__TASK DETAILS__: Reproduce verbatim the lines below, starting at the line that contains "Spec: line order" and ending at the line that contains "0.037143, 0.894759, 0.056615]]", with both of those lines included.

BEGIN DATA TO USE

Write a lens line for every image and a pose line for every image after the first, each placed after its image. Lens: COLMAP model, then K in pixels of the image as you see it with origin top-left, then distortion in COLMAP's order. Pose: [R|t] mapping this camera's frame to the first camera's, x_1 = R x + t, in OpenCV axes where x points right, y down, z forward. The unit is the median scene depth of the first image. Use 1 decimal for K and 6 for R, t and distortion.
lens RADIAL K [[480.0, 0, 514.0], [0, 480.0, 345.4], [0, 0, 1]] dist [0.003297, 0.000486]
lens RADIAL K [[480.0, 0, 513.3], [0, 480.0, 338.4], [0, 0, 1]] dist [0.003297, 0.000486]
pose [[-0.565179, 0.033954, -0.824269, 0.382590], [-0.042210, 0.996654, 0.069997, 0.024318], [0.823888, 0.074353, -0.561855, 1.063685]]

END DATA TO USE
BEGIN DATA TO USE

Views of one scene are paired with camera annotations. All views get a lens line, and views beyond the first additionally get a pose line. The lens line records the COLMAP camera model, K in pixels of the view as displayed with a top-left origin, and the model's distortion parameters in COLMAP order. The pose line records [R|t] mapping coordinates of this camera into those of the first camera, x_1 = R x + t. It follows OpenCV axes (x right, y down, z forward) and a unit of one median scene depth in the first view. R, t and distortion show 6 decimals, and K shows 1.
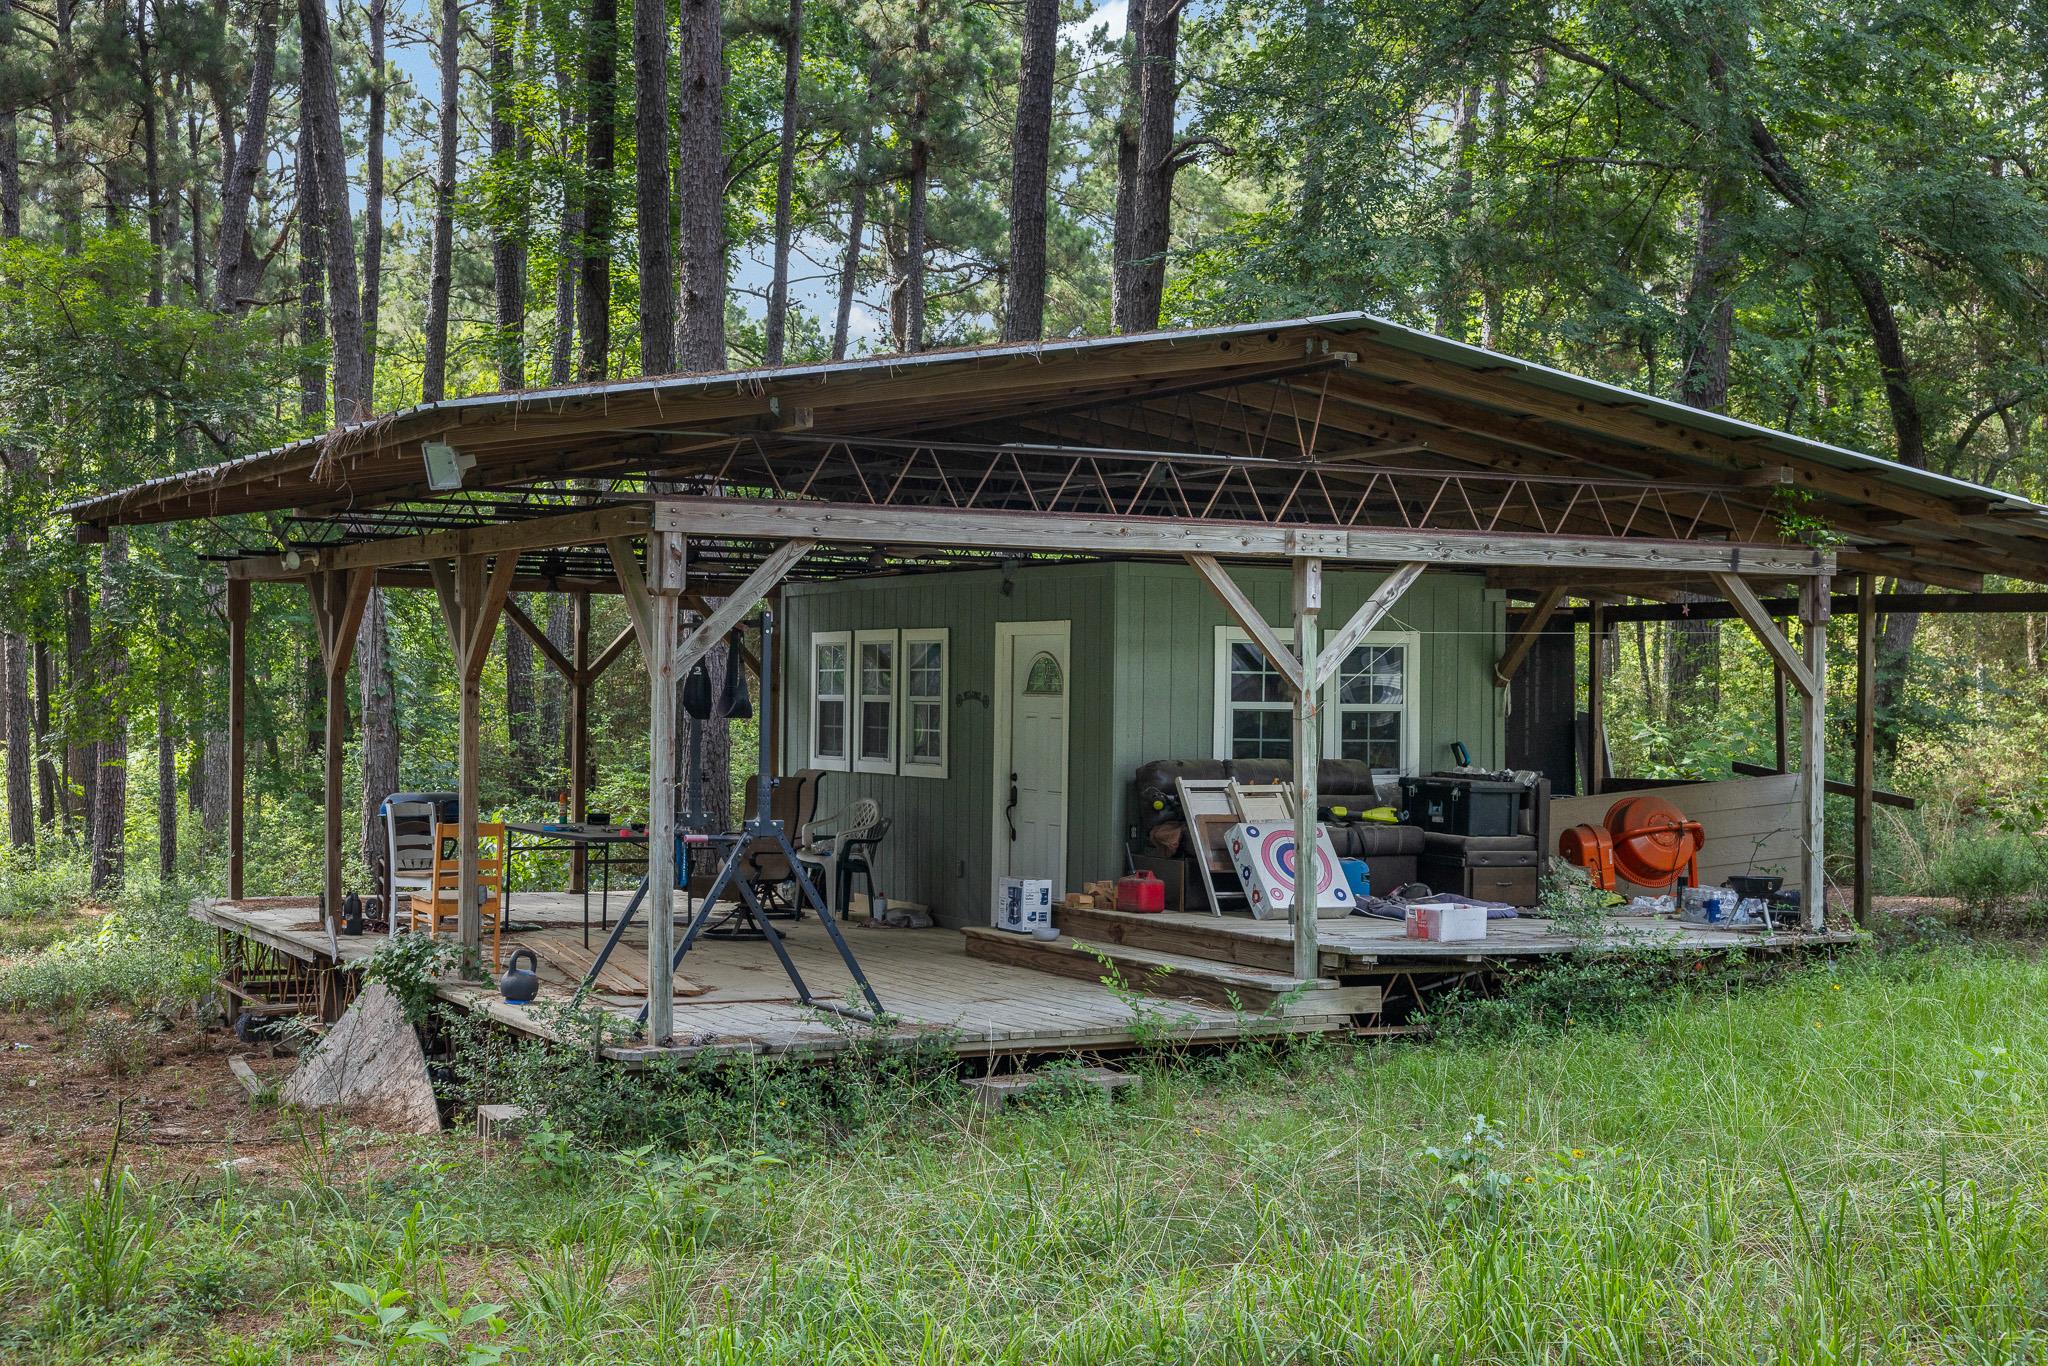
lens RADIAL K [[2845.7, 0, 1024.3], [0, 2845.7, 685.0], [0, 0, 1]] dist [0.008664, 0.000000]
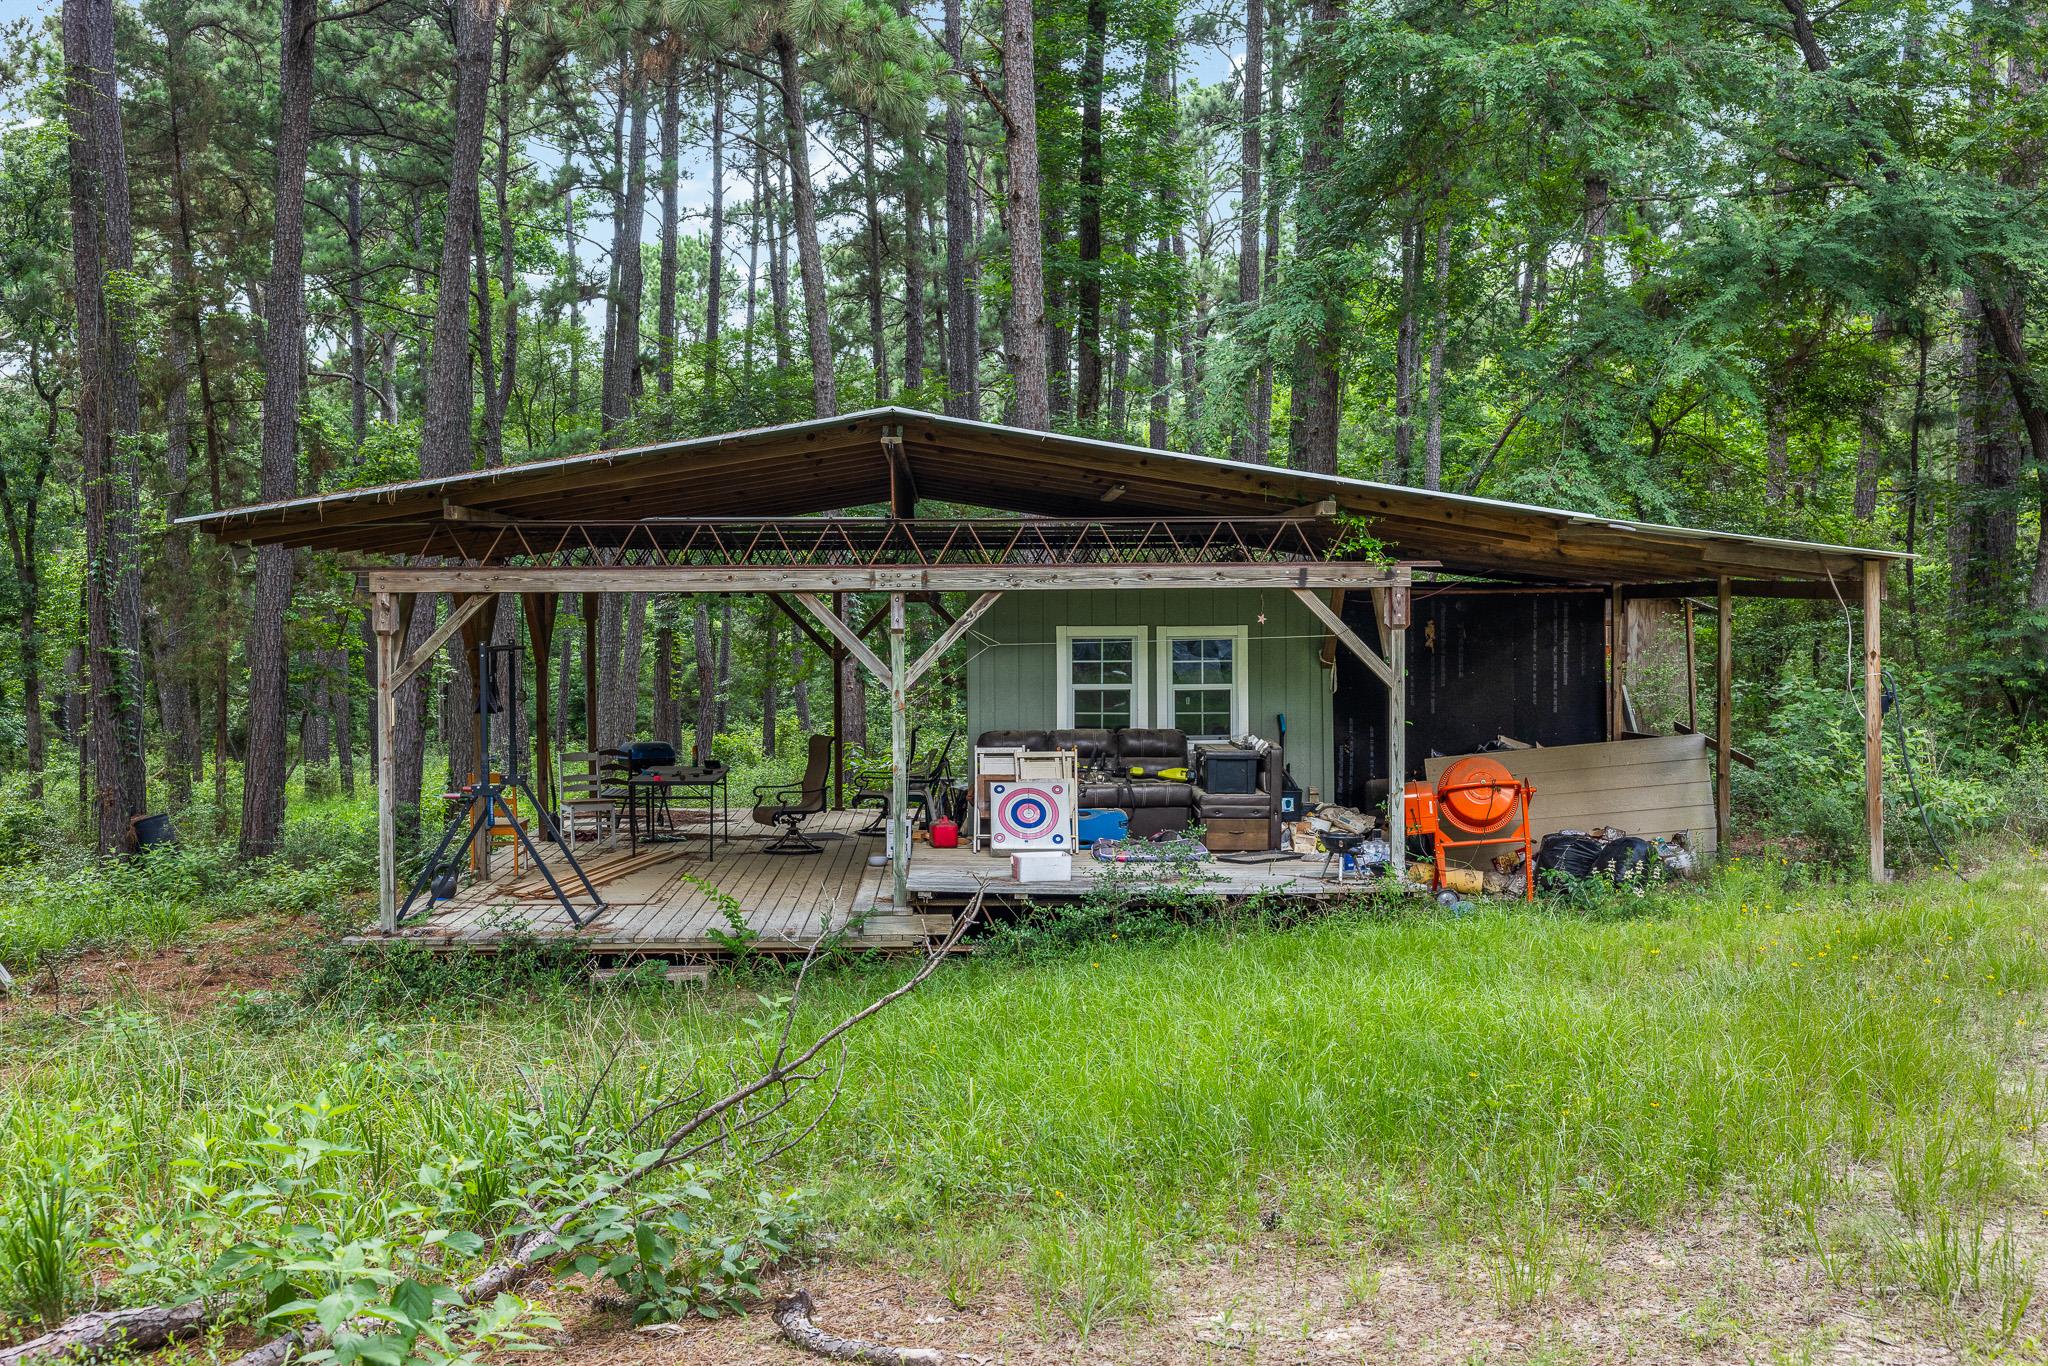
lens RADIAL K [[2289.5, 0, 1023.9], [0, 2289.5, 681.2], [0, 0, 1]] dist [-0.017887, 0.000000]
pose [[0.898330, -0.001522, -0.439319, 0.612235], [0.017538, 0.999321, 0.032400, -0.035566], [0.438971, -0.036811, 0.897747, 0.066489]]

END DATA TO USE
BEGIN DATA TO USE

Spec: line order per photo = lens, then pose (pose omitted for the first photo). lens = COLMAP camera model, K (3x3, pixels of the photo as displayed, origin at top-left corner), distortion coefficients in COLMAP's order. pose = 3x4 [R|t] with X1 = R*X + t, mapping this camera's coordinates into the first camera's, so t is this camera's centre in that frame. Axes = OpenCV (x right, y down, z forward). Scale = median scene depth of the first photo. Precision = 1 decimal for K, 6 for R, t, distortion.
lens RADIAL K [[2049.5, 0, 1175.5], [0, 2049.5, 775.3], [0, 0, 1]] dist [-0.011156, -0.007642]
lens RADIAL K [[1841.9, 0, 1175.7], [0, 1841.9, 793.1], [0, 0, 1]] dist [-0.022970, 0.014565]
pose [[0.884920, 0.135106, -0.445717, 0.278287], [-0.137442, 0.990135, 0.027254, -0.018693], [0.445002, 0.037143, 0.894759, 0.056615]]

END DATA TO USE

__ANSWER BELOW__:
Spec: line order per photo = lens, then pose (pose omitted for the first photo). lens = COLMAP camera model, K (3x3, pixels of the photo as displayed, origin at top-left corner), distortion coefficients in COLMAP's order. pose = 3x4 [R|t] with X1 = R*X + t, mapping this camera's coordinates into the first camera's, so t is this camera's centre in that frame. Axes = OpenCV (x right, y down, z forward). Scale = median scene depth of the first photo. Precision = 1 decimal for K, 6 for R, t, distortion.
lens RADIAL K [[2049.5, 0, 1175.5], [0, 2049.5, 775.3], [0, 0, 1]] dist [-0.011156, -0.007642]
lens RADIAL K [[1841.9, 0, 1175.7], [0, 1841.9, 793.1], [0, 0, 1]] dist [-0.022970, 0.014565]
pose [[0.884920, 0.135106, -0.445717, 0.278287], [-0.137442, 0.990135, 0.027254, -0.018693], [0.445002, 0.037143, 0.894759, 0.056615]]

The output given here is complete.